(Images with bounding boxes)
┄┄┄┄┄┄┄┄┄┄┄┄┄┄┄┄┄┄┄┄
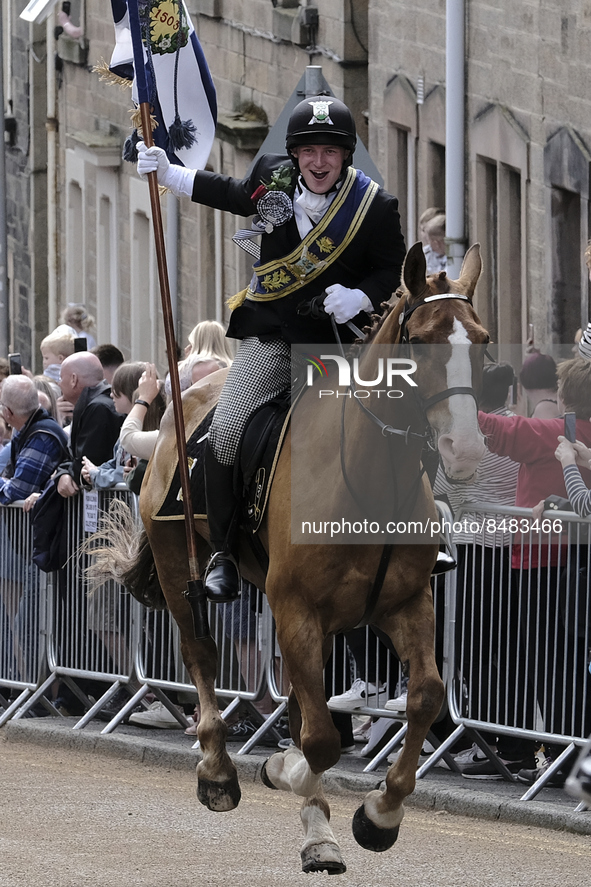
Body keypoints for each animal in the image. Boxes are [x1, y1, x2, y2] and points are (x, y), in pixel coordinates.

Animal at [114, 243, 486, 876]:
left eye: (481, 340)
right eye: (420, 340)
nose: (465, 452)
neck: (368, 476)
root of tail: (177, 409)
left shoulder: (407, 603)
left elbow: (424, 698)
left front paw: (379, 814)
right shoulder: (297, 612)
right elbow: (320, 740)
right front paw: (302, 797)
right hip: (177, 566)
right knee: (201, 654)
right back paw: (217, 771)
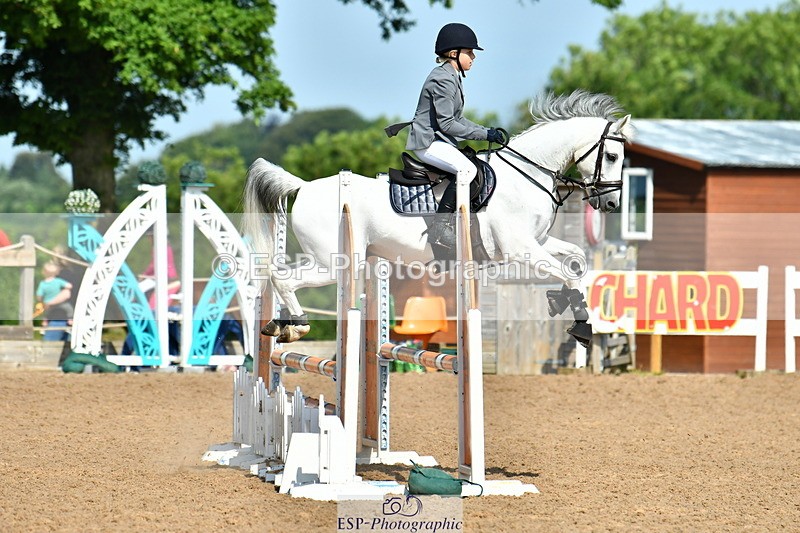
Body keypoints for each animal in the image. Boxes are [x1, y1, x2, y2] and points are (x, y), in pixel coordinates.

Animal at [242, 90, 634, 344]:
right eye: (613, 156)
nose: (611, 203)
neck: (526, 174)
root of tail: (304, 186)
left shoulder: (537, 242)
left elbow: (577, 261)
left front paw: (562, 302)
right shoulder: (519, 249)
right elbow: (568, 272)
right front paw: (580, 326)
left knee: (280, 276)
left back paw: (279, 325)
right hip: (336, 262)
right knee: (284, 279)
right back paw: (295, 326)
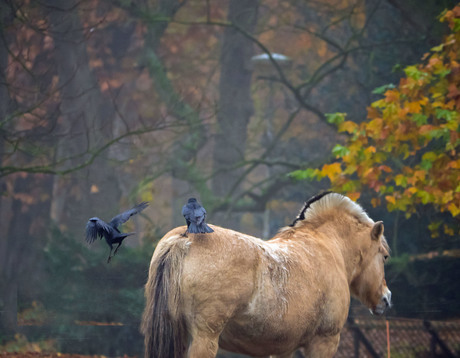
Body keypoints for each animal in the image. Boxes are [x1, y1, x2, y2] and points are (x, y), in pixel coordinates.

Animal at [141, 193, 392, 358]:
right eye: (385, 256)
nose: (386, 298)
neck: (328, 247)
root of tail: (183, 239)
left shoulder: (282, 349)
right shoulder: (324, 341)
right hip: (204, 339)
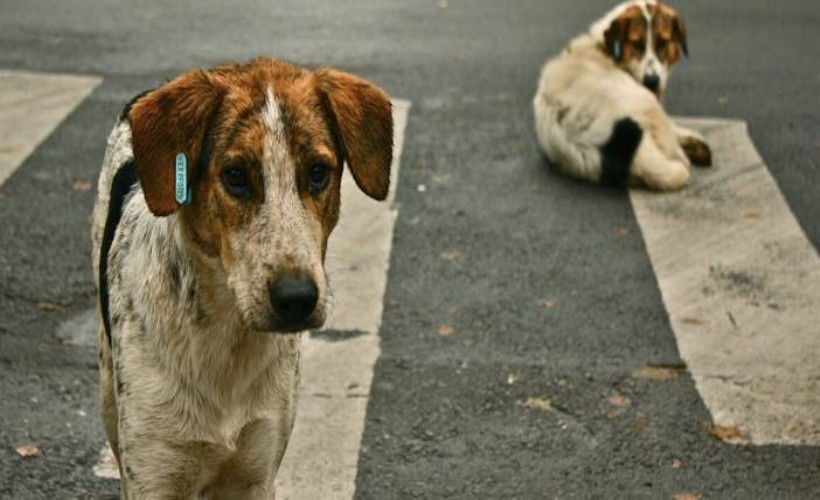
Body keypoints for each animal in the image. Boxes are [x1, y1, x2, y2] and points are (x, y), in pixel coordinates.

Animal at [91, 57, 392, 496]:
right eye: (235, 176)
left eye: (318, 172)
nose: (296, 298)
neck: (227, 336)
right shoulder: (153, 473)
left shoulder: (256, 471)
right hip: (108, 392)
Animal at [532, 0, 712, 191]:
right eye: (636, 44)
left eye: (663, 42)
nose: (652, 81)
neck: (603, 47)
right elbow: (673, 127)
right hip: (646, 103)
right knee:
┄┄┄┄┄┄┄┄┄┄┄┄┄┄┄┄┄┄┄┄
TASK STATEMENT.
Copy out the lines of the data where the word "shoulder" can be found.

COMPLETED TASK.
left shoulder: (407, 603)
right shoulder: (297, 612)
left shoulder: (537, 242)
right shoulder: (519, 249)
left shoulder: (282, 349)
right shoulder: (324, 341)
right shoulder: (153, 473)
left shoulder: (256, 471)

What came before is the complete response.